Foto: JC McIlwaine/ ONU
Este ano marca o aniversário de cinco anos do mais novo país do mundo, o Sudão do Sul. Fui às celebrações de independência na capital, Juba, em 2011. Havia muito esperança do povo sofrido daquele país rico em petróleo, que finalmente veria os frutos da paz depois da prolongada guerra civil.
Em vez disso, o povo do Sudão do Sul agora encara um aniversário sombrio. Este mês marca três anos desde que o país mergulhou em combates que cobram um terrível preço.
Dezenas de milhares foram assassinados. O tecido social do Sudão do Sul foi esgarçado. A economia está em ruínas. Milhares foram retirados de suas casas. Há fome e pobreza generalizada.
Hoje, mais de seis milhões de pessoas no Sudão do Sul precisam de ajuda para sobreviver. Na medida em que o conflito se intensifica, este número cresce vertiginosamente. Enquanto isso, continuam aumentando restrições impostas pelo governo local à Missão da ONU no Sudão do Sul (UNMISS) e a organizações humanitárias.
O povo do país manifestou esperança depois da independência que sucedeu décadas de guerra. Mesmo assim, seus líderes traíram a confiança do povo e levou o país a ruínas e a mais miséria.
O presidente Salva Kiir seguiu uma estratégia étnica para acabar com dissidentes, amordaçar a mídia, excluir importantes atores locais do processo de paz e unilateralmente implementar um acordo para as eleições. As lutas agora se espalharam pelo país.

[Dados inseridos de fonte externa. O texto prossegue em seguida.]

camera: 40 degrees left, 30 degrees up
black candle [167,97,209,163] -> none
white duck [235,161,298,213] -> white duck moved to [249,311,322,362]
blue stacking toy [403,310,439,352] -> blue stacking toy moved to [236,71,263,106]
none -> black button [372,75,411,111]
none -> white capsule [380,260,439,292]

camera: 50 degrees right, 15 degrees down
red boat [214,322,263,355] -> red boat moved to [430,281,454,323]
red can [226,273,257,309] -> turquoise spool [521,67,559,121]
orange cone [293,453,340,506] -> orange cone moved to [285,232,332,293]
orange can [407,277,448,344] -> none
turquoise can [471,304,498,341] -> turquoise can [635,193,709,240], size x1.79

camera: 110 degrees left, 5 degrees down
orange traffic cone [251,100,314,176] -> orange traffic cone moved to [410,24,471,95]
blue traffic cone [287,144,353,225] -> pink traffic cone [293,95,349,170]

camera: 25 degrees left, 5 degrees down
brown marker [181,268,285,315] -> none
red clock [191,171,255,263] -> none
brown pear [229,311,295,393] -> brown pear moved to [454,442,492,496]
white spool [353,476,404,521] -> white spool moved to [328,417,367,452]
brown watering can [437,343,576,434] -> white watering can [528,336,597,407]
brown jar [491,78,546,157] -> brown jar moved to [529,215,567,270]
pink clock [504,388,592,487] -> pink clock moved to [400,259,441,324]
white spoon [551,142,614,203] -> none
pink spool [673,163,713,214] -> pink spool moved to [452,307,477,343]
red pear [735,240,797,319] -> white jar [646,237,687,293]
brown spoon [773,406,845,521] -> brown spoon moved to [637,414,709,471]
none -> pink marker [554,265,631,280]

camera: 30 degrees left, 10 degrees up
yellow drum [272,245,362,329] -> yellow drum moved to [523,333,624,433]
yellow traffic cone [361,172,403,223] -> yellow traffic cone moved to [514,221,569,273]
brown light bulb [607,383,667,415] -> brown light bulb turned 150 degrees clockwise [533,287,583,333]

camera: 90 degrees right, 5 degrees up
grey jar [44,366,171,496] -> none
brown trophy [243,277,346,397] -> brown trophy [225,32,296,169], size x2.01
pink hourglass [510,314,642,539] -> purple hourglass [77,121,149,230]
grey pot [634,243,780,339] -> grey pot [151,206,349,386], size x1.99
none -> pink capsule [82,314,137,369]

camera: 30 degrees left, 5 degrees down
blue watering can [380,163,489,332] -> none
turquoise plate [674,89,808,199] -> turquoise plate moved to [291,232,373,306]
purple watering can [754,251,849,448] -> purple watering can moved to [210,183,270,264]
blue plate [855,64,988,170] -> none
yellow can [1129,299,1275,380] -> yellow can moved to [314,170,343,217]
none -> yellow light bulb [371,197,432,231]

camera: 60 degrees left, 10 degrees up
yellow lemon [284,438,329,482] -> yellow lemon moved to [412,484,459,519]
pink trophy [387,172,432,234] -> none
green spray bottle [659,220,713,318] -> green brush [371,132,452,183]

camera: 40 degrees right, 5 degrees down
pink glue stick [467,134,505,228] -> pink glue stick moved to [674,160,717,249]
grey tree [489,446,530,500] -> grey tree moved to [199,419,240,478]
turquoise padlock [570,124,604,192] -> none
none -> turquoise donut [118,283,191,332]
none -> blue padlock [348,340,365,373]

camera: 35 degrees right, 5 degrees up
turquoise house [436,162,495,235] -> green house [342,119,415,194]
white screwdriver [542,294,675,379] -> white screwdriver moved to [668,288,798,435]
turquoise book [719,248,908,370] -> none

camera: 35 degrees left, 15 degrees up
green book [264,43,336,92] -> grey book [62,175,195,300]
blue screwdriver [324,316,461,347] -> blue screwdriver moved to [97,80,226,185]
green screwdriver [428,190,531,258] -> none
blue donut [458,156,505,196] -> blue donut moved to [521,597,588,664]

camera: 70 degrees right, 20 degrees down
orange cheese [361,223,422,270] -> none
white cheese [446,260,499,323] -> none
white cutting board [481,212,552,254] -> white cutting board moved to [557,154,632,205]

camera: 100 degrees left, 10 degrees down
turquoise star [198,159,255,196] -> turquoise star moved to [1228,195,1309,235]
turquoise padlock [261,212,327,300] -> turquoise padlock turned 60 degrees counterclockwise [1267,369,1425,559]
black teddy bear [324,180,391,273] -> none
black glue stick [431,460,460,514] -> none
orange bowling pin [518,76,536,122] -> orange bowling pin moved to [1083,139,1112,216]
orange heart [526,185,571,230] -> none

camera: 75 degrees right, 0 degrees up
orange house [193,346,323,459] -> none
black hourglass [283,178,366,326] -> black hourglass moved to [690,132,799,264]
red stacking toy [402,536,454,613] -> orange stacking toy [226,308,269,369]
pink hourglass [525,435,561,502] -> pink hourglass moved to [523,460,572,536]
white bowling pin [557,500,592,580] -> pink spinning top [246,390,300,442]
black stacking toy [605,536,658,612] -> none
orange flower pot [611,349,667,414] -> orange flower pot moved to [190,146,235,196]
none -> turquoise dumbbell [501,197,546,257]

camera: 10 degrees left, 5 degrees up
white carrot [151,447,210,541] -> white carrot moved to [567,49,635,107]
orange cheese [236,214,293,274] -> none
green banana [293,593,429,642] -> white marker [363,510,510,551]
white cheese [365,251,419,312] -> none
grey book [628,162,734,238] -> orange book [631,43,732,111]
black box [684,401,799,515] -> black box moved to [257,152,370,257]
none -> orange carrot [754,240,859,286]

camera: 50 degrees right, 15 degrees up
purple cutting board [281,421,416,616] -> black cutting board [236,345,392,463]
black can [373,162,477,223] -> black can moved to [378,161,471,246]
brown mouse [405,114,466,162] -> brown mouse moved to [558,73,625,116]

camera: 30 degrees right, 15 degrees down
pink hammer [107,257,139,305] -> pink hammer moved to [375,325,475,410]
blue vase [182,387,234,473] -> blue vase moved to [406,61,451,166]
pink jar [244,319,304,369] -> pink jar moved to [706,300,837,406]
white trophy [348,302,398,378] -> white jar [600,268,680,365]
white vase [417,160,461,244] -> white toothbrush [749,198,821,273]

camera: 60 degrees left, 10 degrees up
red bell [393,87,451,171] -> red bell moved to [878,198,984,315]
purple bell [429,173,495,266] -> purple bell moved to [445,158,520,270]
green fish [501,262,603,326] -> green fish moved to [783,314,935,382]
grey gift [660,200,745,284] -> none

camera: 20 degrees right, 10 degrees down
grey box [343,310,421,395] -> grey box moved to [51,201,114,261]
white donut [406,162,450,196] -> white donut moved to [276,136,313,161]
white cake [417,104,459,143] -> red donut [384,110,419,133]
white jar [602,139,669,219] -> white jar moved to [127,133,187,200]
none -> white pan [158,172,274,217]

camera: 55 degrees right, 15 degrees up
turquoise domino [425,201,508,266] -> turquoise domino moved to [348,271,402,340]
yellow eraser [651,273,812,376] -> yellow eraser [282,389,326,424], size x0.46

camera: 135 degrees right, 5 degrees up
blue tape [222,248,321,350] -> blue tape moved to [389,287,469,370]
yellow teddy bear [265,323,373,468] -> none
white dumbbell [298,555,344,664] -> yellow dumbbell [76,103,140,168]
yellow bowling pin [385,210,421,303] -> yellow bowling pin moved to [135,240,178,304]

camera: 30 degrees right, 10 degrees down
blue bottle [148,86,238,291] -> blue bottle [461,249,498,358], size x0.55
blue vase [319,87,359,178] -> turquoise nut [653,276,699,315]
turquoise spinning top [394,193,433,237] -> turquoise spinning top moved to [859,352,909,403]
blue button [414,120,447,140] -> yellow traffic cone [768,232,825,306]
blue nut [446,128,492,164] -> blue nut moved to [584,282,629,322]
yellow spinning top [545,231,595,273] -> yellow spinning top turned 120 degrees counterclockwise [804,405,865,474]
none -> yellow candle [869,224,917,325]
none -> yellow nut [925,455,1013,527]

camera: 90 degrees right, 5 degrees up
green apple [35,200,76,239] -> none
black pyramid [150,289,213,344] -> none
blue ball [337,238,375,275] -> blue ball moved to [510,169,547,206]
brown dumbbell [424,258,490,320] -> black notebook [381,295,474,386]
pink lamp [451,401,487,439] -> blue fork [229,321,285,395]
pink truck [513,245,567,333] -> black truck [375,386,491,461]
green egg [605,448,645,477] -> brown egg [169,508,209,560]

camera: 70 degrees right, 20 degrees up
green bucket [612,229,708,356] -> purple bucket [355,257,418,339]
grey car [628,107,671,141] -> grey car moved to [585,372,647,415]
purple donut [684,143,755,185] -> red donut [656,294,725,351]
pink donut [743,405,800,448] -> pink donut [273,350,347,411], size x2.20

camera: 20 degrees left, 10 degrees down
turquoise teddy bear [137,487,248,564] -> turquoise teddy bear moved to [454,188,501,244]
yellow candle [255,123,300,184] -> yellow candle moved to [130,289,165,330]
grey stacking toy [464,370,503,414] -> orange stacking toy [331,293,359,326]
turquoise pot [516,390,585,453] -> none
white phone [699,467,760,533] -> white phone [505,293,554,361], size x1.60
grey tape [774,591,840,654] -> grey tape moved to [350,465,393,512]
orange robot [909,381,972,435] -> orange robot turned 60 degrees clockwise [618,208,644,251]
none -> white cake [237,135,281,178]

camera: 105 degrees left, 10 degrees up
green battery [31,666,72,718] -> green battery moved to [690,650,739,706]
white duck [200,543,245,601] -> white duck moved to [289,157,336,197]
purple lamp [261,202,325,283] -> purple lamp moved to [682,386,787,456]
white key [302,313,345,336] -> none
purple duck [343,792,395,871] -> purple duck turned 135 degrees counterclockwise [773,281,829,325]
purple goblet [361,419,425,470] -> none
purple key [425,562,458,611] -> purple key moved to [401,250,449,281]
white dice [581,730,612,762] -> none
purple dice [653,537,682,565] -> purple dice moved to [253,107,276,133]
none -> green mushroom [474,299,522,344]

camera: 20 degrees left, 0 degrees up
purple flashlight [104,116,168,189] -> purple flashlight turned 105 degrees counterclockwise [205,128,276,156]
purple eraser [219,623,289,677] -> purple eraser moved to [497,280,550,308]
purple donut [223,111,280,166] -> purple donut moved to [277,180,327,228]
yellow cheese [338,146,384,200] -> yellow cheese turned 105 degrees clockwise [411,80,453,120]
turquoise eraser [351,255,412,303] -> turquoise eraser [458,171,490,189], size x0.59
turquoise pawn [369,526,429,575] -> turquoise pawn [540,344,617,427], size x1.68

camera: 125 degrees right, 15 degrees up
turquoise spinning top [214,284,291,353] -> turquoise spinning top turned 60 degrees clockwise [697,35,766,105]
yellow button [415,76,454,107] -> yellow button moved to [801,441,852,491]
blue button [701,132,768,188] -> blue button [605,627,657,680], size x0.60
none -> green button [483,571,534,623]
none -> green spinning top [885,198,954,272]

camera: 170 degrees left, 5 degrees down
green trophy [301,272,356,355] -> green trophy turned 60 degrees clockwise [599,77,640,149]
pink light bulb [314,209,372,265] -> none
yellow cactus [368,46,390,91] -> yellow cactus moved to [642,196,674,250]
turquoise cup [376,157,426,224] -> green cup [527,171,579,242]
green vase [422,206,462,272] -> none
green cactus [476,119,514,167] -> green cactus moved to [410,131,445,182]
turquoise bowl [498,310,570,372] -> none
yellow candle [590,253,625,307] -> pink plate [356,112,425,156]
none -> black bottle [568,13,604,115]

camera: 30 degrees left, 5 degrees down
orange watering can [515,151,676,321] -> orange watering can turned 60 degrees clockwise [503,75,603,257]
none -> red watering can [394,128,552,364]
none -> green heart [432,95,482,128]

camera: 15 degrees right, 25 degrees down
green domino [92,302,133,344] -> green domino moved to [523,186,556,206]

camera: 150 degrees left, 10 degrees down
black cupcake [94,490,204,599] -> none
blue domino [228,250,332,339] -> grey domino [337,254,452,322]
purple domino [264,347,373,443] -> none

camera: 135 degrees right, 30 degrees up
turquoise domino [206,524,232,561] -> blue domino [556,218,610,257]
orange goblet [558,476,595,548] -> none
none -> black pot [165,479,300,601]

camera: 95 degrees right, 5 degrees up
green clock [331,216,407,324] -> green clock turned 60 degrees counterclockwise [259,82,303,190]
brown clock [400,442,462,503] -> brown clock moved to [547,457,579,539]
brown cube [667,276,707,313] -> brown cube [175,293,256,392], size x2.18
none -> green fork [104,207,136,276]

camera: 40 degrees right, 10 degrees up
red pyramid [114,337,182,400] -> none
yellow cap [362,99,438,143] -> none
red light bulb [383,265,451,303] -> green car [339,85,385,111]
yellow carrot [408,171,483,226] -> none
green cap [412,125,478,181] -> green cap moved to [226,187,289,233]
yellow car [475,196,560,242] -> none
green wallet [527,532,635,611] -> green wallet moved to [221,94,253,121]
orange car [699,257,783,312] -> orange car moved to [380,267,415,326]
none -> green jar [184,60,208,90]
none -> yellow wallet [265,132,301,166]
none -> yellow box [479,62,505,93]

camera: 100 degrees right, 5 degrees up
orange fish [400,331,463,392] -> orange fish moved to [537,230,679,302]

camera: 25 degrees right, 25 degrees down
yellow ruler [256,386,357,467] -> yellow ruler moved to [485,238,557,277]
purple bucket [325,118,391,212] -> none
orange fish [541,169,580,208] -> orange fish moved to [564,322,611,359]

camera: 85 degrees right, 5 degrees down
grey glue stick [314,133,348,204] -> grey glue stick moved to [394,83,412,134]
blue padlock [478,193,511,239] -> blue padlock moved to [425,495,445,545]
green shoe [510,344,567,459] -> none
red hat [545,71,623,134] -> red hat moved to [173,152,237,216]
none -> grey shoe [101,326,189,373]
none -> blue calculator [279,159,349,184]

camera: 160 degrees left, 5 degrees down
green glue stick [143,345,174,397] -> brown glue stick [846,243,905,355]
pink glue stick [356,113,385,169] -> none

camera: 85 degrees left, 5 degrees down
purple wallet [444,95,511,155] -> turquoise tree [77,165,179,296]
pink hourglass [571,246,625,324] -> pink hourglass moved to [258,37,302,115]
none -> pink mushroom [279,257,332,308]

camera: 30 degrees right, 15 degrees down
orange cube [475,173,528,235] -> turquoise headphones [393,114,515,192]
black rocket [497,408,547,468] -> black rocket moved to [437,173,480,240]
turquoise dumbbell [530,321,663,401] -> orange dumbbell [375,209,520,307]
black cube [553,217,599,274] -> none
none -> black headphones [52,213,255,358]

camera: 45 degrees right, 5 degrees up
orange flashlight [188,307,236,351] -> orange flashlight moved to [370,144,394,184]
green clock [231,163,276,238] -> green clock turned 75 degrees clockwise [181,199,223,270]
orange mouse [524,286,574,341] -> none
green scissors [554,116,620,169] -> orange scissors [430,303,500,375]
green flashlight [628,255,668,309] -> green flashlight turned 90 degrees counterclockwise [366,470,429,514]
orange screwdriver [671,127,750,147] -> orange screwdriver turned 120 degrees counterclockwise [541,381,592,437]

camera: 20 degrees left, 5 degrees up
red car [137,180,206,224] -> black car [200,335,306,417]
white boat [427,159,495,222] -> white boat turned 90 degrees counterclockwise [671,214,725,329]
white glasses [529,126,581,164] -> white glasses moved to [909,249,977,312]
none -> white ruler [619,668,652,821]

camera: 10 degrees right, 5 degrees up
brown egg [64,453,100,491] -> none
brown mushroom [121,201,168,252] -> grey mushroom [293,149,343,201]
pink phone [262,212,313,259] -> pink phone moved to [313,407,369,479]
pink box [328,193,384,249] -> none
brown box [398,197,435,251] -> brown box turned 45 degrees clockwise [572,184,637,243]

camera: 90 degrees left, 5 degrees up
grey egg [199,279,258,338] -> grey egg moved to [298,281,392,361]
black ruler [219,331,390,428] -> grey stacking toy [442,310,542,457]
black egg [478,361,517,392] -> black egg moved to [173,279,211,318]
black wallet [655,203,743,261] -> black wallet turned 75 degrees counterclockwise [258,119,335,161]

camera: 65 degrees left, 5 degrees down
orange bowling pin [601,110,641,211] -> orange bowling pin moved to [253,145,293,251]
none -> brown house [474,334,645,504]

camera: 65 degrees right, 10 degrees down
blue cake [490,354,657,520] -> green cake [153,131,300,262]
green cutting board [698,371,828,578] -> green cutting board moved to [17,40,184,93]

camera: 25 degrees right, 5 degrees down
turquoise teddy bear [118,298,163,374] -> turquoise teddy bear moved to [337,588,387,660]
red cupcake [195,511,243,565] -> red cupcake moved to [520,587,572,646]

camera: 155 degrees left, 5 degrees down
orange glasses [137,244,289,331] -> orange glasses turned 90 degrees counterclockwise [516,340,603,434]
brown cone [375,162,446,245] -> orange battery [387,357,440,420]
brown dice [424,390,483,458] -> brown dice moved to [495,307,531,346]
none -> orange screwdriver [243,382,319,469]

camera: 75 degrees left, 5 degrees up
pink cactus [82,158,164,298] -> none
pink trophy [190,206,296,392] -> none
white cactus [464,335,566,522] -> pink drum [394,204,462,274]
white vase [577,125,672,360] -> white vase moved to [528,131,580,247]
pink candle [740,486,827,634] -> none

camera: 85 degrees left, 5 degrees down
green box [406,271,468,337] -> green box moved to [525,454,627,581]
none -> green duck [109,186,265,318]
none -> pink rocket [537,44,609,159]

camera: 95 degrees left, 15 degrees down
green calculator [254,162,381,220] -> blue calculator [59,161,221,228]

Ao mesmo tempo, ações de outros líderes, incluindo Riek Machar e outros opositores armados, estão intensificando o conflito e manipulando ganhos étnicos e políticos.
O risco destas atrocidades em massa, que incluem recorrentes episódios de limpeza étnica, é uma escalada real que pode levar ao genocídio.
Enquanto o povo do Sudão do Sul sofre, o Conselho de Segurança e a região continuam divididos. Isto tem apenas dado tempo para a mobilização de recursos que permite o massacre.
Em função do tamanho deste desastre, o Conselho de Segurança da ONU, organizações regionais e a comunidade internacional precisam assumir suas responsabilidades. Importante atores, como o Alto Representante para o Sudão do Sul na União Africana, o ex-presidente do Mali Alpha Ourmar Konaré , têm feito esforços significativos. Mas todos precisamos fazer mais para conter esta crise.
Já tomei diversas decisões para melhorar o desempenho da UNMISS. Mas apenas reforçar a missão de paz para que ela proteja civis não terminará o conflito. É necessária uma solução política.
Isto inclui o fim das hostilidades, seguido por um genuíno processo político inclusivo. Se isto não acontecer imediatamente, o Conselho de Segurança deve impor embargo de armas e outras sanções aos envolvidos para convencê-los a escolher o caminho para a paz.
Além disso, a responsabilização é crucial para que os autores de crimes hediondos sejam julgados – dos níveis mais altos aos soldados que obedecem ordens.
O tempo está se esgotando enquanto as partes beligerantes se preparam para outro ciclo vicioso de violência ao fim da estação chuvosa. A responsabilidade para restaurar um diálogo inclusivo depende exclusivamente dos líderes do país.
Se eles falharem, a comunidade internacional, a região e o Conselho de Segurança em particular, devem impor penalidades aos líderes dos dois lados. Devemos isto ao povo do Sudão do Sul, que já sofreu muito e por muito tempo.